• EXTRAIT DU DOCUMENT:
Monsieur le président, monsieur le ministre, monsieur le rapporteur, monsieur le président de la commission, mes chers collègues, début octobre, du plus petit village au quartier populaire, dans tout le pays, la participation à la votation citoyenne sur l’avenir de La Poste a été massive.
C’est ainsi que 2,3 millions de votants ont exprimé leur attachement au plus ancien et au plus emblématique de nos services publics, et signifié leur refus d’un changement de statut.
L’ampleur de cette mobilisation, d’ailleurs confortée par toutes les enquêtes d’opinion, qui traduisent une opposition résolue à toute privatisation, exigerait que le Gouvernement retire son projet ou, sur un sujet aussi décisif, organise un référendum.
Les Français devraient pouvoir s’exprimer sur l’un des piliers essentiels de la République. La Poste appartient à la nation, c’est à la nation de décider.
Le Président de la République et le Gouvernement s’y refusent pourtant, probablement par crainte de la réponse que le peuple apporterait.
Dès lors, on comprend mieux l’empressement de ce gouvernement à utiliser la procédure accélérée, alors qu’il n’y a manifestement pas d’urgence.
Si l’opposition à ce projet de loi est si forte dans le pays, c’est bien que le changement de statut n’est pas la solution pour assurer l’avenir de La Poste, et que nos concitoyens perçoivent parfaitement les conséquences désastreuses qui vont en découler.
La transformation de La Poste en société anonyme n’est justifiée par aucune nécessité économique ou structurelle. Et, comme vous le savez, pas même la directive européenne du 20 février 2008, de libéralisation totale des activités postales, n’oblige au changement de statut.
La seule justification du changement de statut est en réalité de préparer une future privatisation.
Ce projet de loi vient en effet parachever le travail de démantèlement mis sur les rails par la loi de régularisation postale de mai 2005, qui a ouvert la porte à une dégradation sans précédent du service postal.
Aujourd’hui, vous voulez faire sauter le verrou du statut d’entreprise publique de La Poste, symbole du service public à la française. Oui, faire sauter ce verrou pour pouvoir ouvrir le capital de La Poste lors de l’examen d’un texte de loi ultérieur. Le changement de statut, c’est le chemin inéluctable vers la privatisation, l’avènement des déserts postaux et la disparition du service public.
La société anonyme est en quelque sorte le premier des deux étages de la fusée : la privatisation interviendra plus tard, mais elle n’en sera pas moins réelle, parce que ce qu’une loi met en place peut être défait par une autre loi.
Personne n’a oublié le sort de France Télécom ou celui de GDF, ni les propos définitifs de M. Sarkozy, alors ministre de l’économie et des finances, en avril 2004. Je cite : « Qu’est ce qui nous garantit que la loi ne permettra pas de privatiser EDF-GDF plus tard ? Eh bien, la parole de l’Etat : il n’y aura pas de privatisation parce que EDF et GDF sont un service public ».
Ou encore, et je cite toujours : « C’est clair, c’est simple, c’est net, il n’y aura pas de privatisation de GDF ».

• DONNÉES AFFICHÉES:
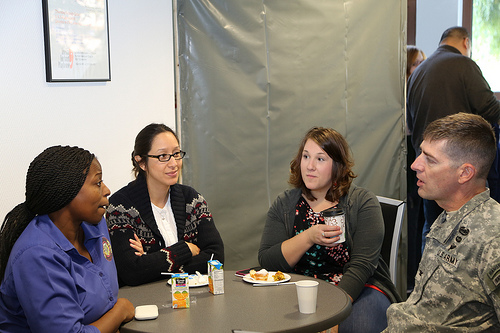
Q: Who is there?
A: People.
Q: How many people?
A: 6.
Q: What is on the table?
A: Food.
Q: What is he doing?
A: Talking.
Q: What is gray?
A: The table.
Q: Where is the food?
A: On the table.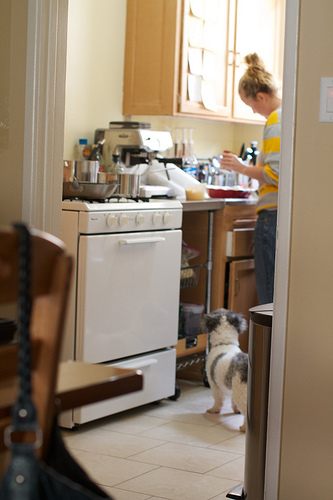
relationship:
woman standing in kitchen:
[220, 52, 281, 306] [57, 1, 271, 498]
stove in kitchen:
[61, 198, 184, 428] [57, 1, 271, 498]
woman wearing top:
[220, 52, 281, 306] [255, 108, 282, 215]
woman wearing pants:
[220, 52, 281, 306] [253, 210, 275, 307]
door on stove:
[72, 230, 181, 369] [61, 198, 184, 428]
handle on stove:
[119, 235, 168, 246] [61, 198, 184, 428]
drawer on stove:
[72, 346, 177, 428] [61, 198, 184, 428]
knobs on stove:
[106, 209, 172, 231] [61, 198, 184, 428]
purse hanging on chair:
[5, 220, 114, 499] [0, 223, 75, 466]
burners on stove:
[64, 194, 152, 206] [61, 198, 184, 428]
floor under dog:
[61, 374, 247, 499] [202, 303, 249, 435]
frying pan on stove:
[64, 176, 121, 200] [61, 198, 184, 428]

• EXERCICES À FAIRE:
1. D'après le discours sur La Poste, combien de votants ont pris part à la votation citoyenne début octobre ?
2. Rédigez la suite du discours sur La Poste, à partir de sa dernière phrase.

• CORRIGÉ DES EXERCICES:
1. 2,3 millions de votants.

2.
Le Gouvernement emploie aujourd’hui les mêmes mots, et en rajoute même. « Imprivatisable », dites-vous, monsieur le ministre, car La Poste est un « service public national », référence au neuvième alinéa du préambule de la Constitution de 1946, qui dispose que « tout bien, toute entreprise dont l’exploitation a ou acquiert les caractères d’un service public national ou d’un monopole de fait doit devenir la propriété de la collectivité ».
Mais, vous le savez bien, cela ne change rien car la jurisprudence visée, celle du Conseil constitutionnel dans sa décision de novembre 2006, n’a pas empêché la privatisation de GDF.
Non, les promesses et discours n’y changeront rien. La réalité est que le projet de loi vide le service public national de sa substance, avec le changement de statut mais aussi avec le titre II du projet de loi, qui transpose la directive de février 2008 et met en œuvre l’ouverture totale à la concurrence.
Les effets de cette libéralisation totale seront désastreux, à l’instar des conséquences, que nous mesurons déjà, des directives du 15 décembre 1997 et du 10 juin 2002. Les exemples ne manquent pas en Europe, comme en Allemagne, en Suède et en Espagne, ainsi que l’a brillamment souligné hier mon collègue Daniel Paul.
Un rapport de la Commission européenne a d’ailleurs reconnu, dès l’année 2006, que, dans les régions isolées, l’accès aux services postaux ne pouvait que pâtir de la mise en œuvre des directives de libéralisation.
L’ouverture à la concurrence va immanquablement provoquer un phénomène d’écrémage, le privé ne se développant que pour les zones et clients rentables, autrement dit pour les envois en nombre des entreprises et dans les zones urbaines denses.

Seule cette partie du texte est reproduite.